» **TASK**:
Word for word, copy the entire listing below, but do not carry over any pictures.

» **SOURCE MATERIAL**:

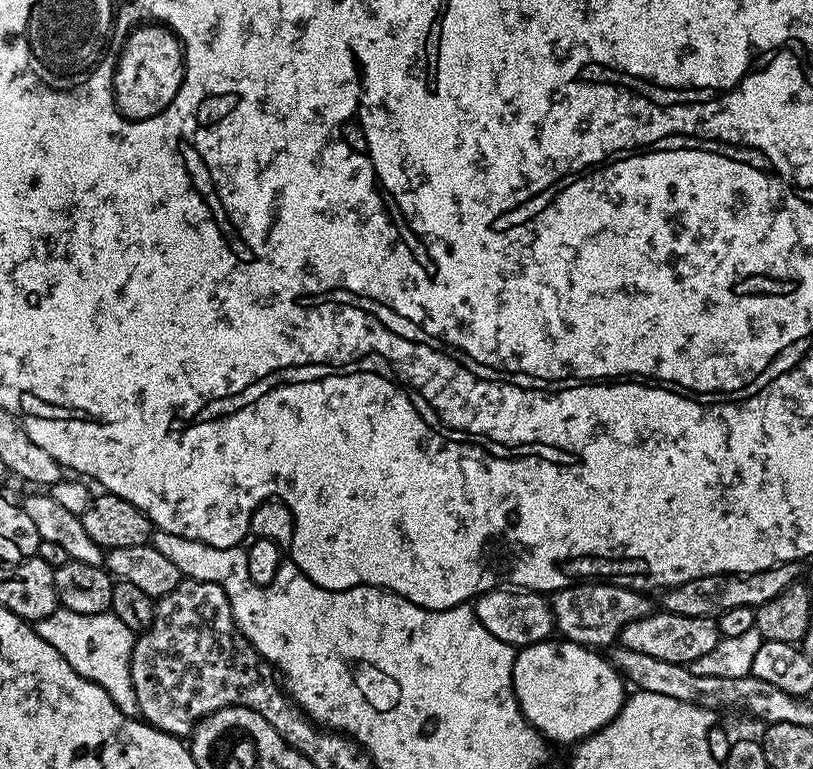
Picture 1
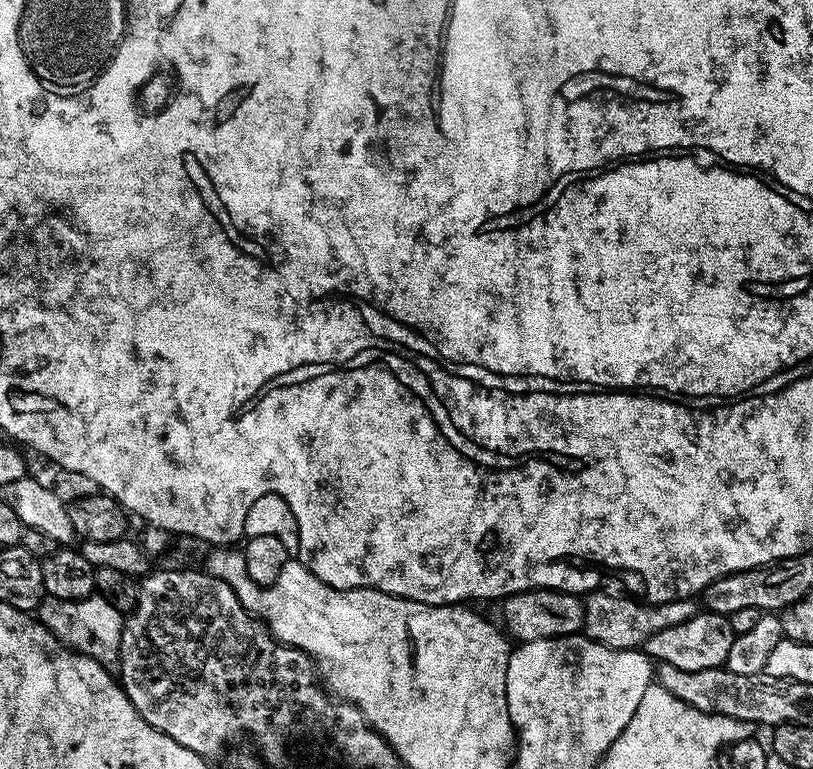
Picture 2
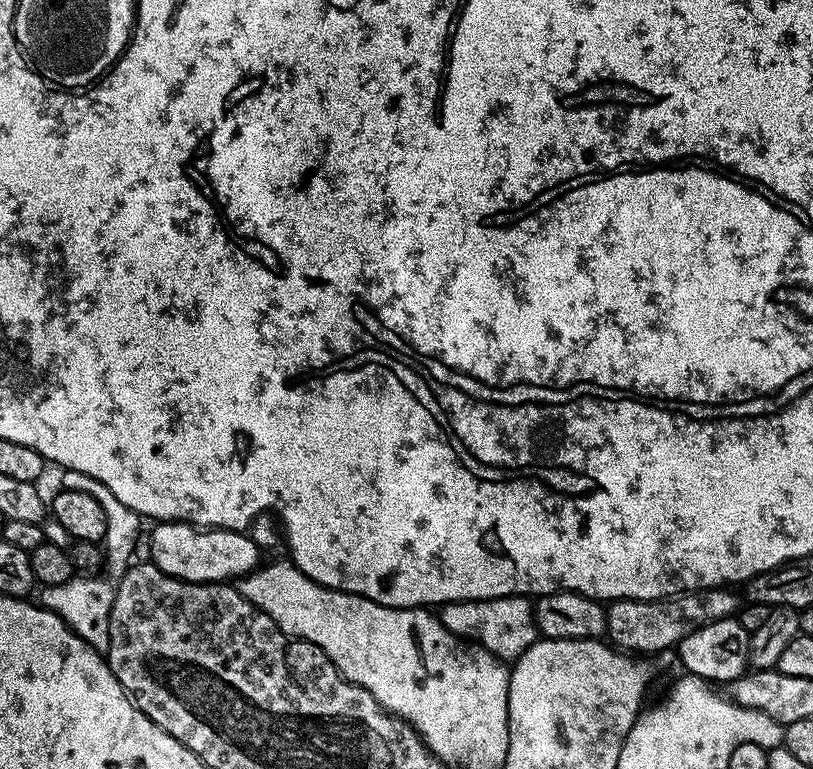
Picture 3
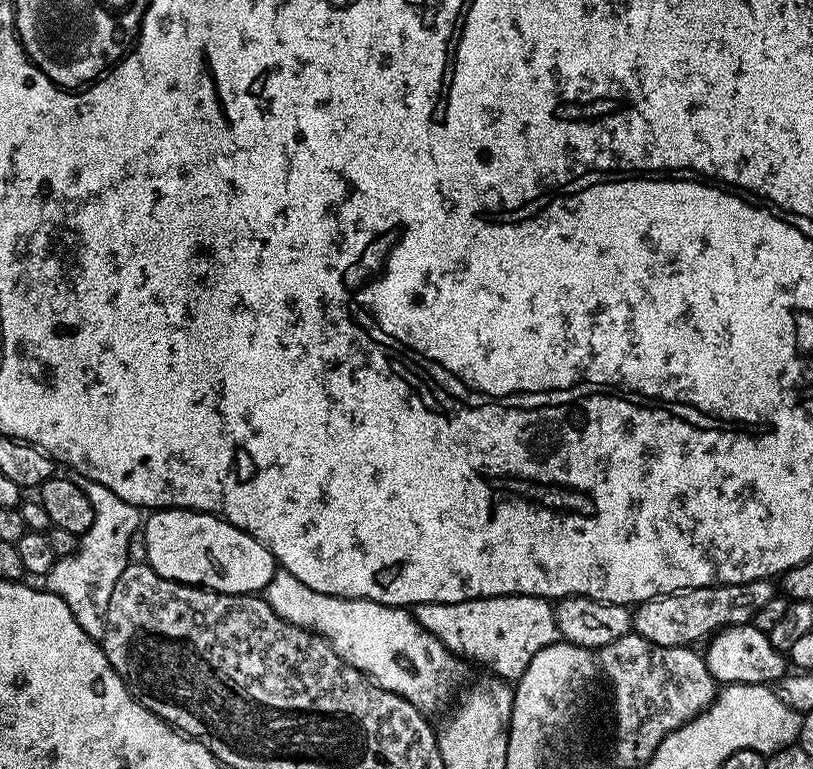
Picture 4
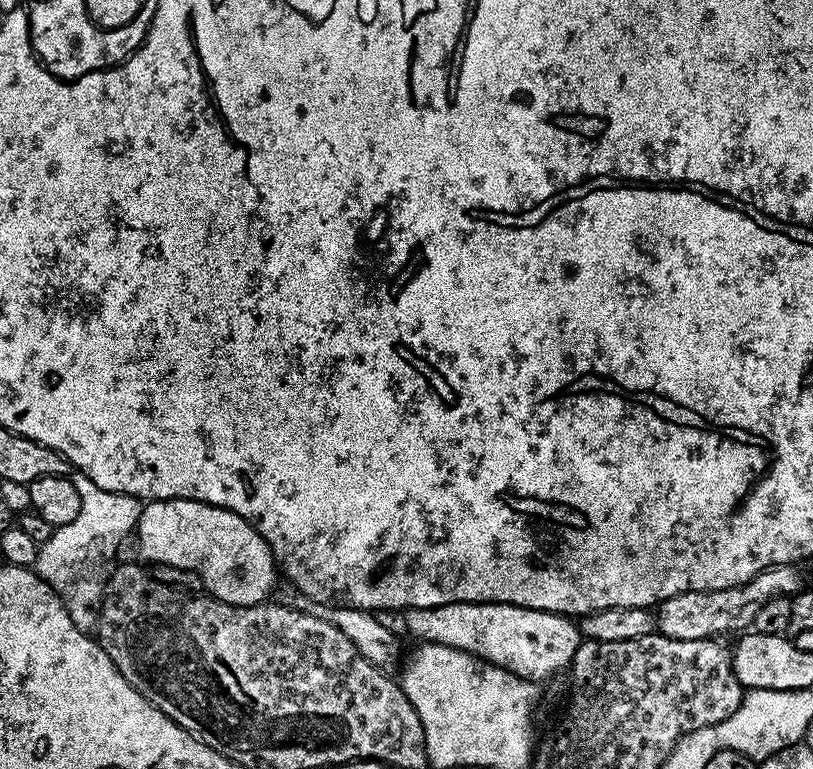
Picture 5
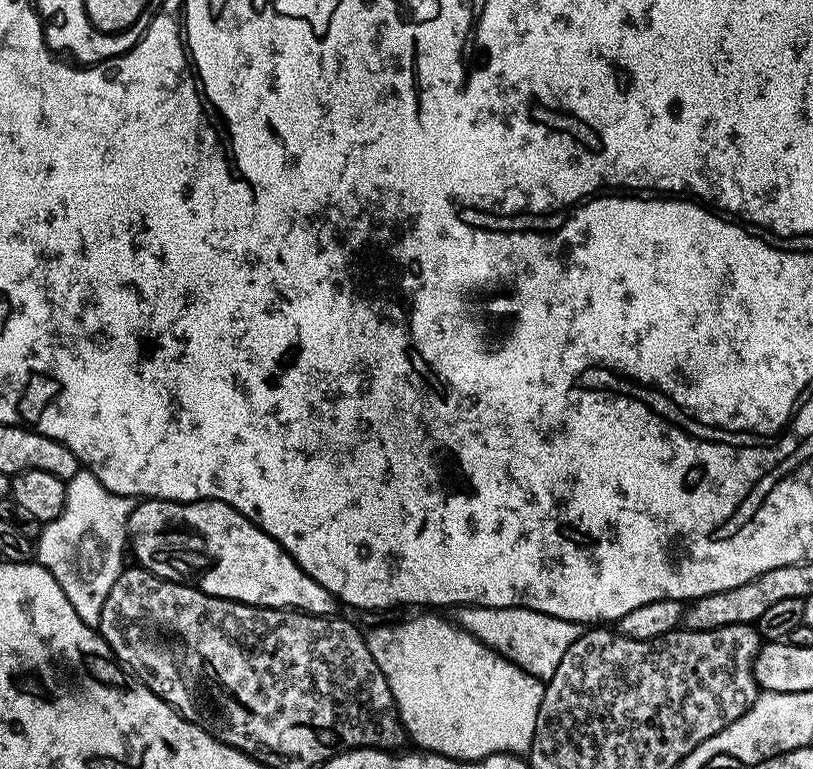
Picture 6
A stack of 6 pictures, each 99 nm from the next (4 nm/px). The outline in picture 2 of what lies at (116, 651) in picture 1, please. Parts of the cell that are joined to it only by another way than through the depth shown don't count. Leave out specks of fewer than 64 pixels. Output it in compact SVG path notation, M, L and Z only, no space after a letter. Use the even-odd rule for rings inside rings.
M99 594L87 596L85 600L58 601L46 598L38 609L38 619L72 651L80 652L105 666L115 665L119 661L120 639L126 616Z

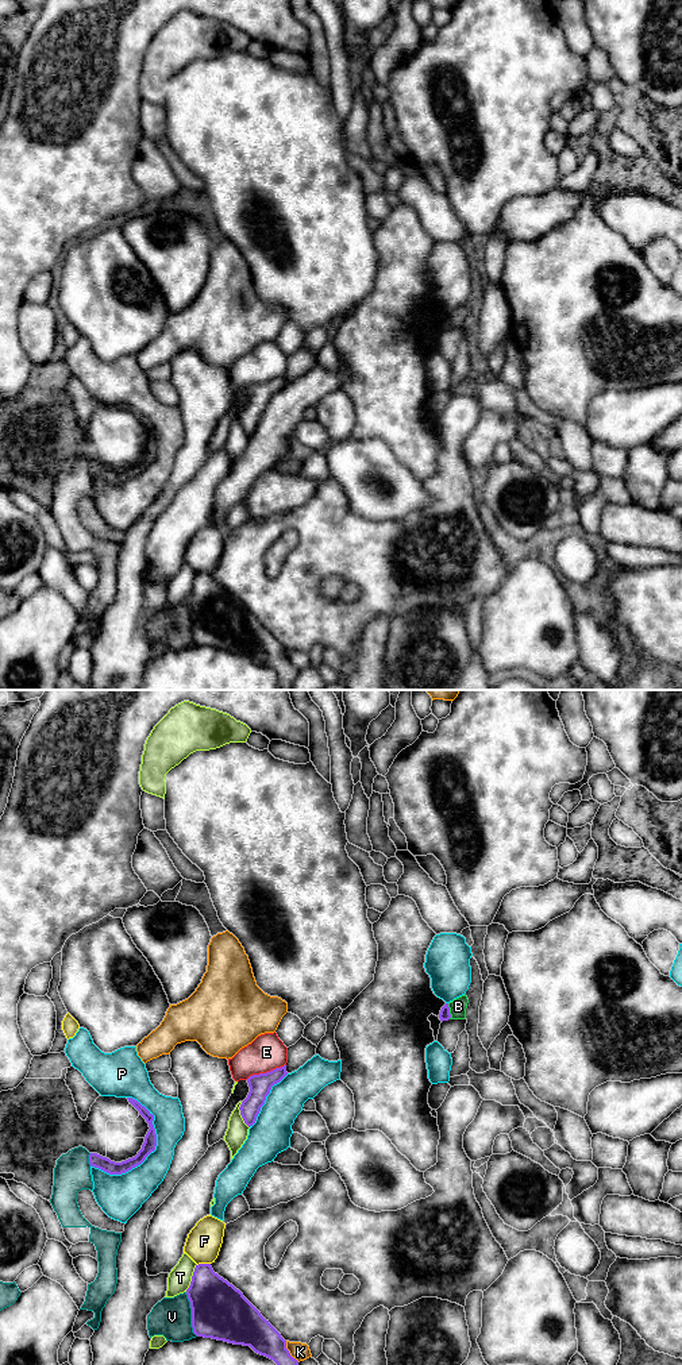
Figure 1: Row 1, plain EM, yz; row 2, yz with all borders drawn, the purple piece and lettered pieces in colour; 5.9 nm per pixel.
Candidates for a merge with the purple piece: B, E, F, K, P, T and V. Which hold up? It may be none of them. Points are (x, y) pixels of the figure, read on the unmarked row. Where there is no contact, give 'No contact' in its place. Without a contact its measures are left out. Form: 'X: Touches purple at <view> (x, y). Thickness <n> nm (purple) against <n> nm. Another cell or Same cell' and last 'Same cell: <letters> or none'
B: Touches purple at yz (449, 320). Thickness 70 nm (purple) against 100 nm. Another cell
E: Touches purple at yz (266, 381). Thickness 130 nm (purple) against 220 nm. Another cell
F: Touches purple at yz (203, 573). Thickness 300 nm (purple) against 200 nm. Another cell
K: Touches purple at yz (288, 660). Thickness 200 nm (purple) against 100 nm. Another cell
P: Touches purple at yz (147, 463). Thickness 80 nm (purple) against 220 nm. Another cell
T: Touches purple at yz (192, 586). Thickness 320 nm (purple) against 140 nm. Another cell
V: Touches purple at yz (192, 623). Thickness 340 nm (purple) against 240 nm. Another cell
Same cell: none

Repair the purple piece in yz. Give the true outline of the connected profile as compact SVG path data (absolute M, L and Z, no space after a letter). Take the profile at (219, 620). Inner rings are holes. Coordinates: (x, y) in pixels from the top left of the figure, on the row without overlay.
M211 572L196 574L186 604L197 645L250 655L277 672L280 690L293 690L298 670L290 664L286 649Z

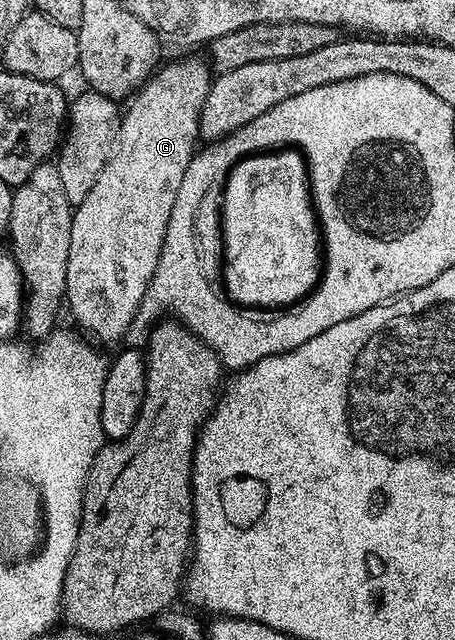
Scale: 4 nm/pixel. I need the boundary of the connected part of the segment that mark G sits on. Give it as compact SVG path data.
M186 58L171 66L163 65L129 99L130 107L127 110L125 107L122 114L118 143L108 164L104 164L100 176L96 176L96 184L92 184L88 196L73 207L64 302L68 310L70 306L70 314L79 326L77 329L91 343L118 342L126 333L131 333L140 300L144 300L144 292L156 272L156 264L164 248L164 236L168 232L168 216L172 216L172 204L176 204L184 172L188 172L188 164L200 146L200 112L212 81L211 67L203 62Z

» **TASK RESPONSE**:
Picture 1
Picture 2
Picture 3
Picture 4
Picture 5
Picture 6
A stack of 6 pictures, each 99 nm from the next (4 nm/px). The outline in picture 2 of what lies at (116, 651) in picture 1, please. Parts of the cell that are joined to it only by another way than through the depth shown don't count. Leave out specks of fewer than 64 pixels. Output it in compact SVG path notation, M, L and Z only, no space after a letter. Use the even-odd rule for rings inside rings.
M99 594L87 596L85 600L58 601L46 598L38 609L38 619L72 651L80 652L105 666L115 665L119 661L120 639L126 616Z

Figure 1: Row 1, plain EM, yz; row 2, yz with all borders drawn, the purple piece and lettered pieces in colour; 5.9 nm per pixel.
Candidates for a merge with the purple piece: B, E, F, K, P, T and V. Which hold up? It may be none of them. Points are (x, y) pixels of the figure, read on the unmarked row. Where there is no contact, give 'No contact' in its place. Without a contact its measures are left out. Form: 'X: Touches purple at <view> (x, y). Thickness <n> nm (purple) against <n> nm. Another cell or Same cell' and last 'Same cell: <letters> or none'
B: Touches purple at yz (449, 320). Thickness 70 nm (purple) against 100 nm. Another cell
E: Touches purple at yz (266, 381). Thickness 130 nm (purple) against 220 nm. Another cell
F: Touches purple at yz (203, 573). Thickness 300 nm (purple) against 200 nm. Another cell
K: Touches purple at yz (288, 660). Thickness 200 nm (purple) against 100 nm. Another cell
P: Touches purple at yz (147, 463). Thickness 80 nm (purple) against 220 nm. Another cell
T: Touches purple at yz (192, 586). Thickness 320 nm (purple) against 140 nm. Another cell
V: Touches purple at yz (192, 623). Thickness 340 nm (purple) against 240 nm. Another cell
Same cell: none

Repair the purple piece in yz. Give the true outline of the connected profile as compact SVG path data (absolute M, L and Z, no space after a letter). Take the profile at (219, 620). Inner rings are holes. Coordinates: (x, y) in pixels from the top left of the figure, on the row without overlay.
M211 572L196 574L186 604L197 645L250 655L277 672L280 690L293 690L298 670L290 664L286 649Z

Scale: 4 nm/pixel. I need the boundary of the connected part of the segment that mark G sits on. Give it as compact SVG path data.
M186 58L171 66L163 65L129 99L130 107L127 110L125 107L122 114L118 143L108 164L104 164L100 176L96 176L96 184L92 184L88 196L73 207L64 302L68 310L70 306L70 314L79 326L77 329L91 343L118 342L126 333L131 333L140 300L144 300L144 292L156 272L156 264L164 248L164 236L168 232L168 216L172 216L172 204L176 204L184 172L188 172L188 164L200 146L200 112L212 81L211 67L203 62Z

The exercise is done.